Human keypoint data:
BEGIN

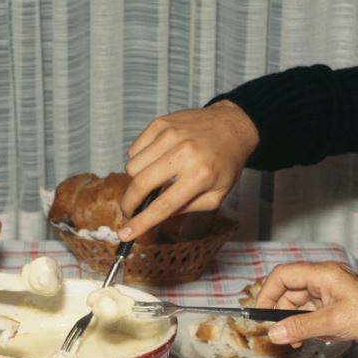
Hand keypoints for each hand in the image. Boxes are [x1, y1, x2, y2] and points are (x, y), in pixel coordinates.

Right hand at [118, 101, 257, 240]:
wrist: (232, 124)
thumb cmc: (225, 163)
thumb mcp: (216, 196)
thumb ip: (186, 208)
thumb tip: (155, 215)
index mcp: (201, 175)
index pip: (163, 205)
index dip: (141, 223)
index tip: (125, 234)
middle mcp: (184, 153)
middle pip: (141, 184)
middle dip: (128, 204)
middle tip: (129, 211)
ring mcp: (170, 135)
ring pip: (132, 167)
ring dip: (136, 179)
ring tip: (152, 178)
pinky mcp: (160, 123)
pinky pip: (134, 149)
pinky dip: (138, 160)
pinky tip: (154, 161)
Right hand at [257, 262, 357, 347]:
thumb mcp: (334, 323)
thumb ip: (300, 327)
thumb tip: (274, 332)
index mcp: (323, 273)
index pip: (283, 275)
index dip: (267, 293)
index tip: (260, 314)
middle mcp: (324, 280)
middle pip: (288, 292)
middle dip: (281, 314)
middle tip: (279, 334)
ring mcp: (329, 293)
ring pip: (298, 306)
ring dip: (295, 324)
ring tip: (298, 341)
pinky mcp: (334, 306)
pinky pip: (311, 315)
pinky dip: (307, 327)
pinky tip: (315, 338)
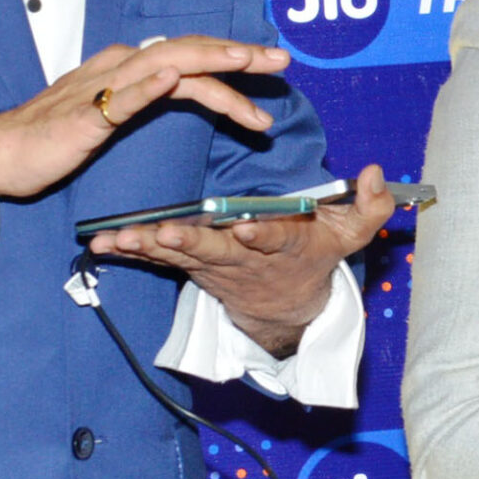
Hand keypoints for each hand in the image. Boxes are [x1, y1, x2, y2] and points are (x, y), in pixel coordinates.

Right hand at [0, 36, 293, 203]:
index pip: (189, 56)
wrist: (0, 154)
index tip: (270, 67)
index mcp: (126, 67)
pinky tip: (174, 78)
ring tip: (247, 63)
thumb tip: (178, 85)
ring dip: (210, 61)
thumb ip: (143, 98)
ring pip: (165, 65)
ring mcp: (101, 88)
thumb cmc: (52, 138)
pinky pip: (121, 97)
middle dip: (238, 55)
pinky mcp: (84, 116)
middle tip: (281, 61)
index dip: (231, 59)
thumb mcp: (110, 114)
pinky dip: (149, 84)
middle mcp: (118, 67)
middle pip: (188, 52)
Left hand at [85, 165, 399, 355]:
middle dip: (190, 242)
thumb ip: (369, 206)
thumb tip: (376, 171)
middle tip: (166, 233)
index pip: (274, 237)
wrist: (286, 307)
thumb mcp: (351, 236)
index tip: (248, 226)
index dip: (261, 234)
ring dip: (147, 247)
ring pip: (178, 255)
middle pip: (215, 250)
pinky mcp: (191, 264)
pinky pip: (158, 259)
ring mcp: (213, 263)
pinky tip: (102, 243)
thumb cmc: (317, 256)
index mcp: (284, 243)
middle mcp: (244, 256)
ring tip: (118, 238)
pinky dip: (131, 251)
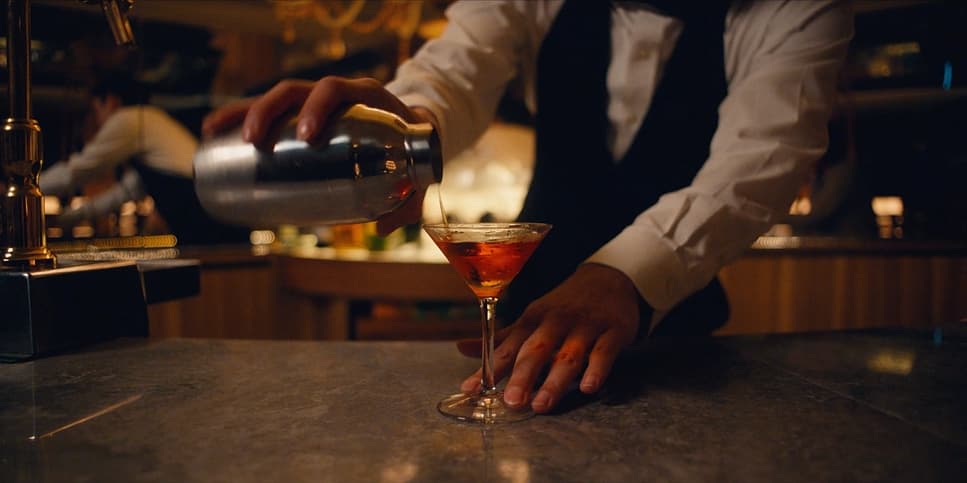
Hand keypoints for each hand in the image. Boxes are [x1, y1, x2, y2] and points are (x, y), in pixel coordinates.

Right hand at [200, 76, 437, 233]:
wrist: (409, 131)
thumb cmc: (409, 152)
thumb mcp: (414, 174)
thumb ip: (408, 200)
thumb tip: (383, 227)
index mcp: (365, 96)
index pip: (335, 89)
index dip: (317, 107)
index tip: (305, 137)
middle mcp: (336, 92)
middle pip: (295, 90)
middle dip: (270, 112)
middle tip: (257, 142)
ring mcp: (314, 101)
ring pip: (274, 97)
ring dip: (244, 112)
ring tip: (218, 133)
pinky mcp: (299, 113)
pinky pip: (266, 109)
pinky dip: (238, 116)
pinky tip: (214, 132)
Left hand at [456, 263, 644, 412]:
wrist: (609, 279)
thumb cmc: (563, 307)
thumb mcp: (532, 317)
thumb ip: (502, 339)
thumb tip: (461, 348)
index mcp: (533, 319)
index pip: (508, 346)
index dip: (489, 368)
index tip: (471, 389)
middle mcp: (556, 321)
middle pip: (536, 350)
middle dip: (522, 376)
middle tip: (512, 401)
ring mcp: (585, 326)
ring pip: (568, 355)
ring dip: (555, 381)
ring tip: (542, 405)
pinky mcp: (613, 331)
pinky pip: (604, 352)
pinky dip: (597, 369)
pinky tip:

END

About this exercise: Extract each line holding the word "Right" from the records.

Written response:
Right hand at [118, 101, 257, 240]:
Right hand at [257, 262, 357, 347]:
Right hand at [0, 36, 293, 203]:
Right hand at [200, 76, 437, 233]:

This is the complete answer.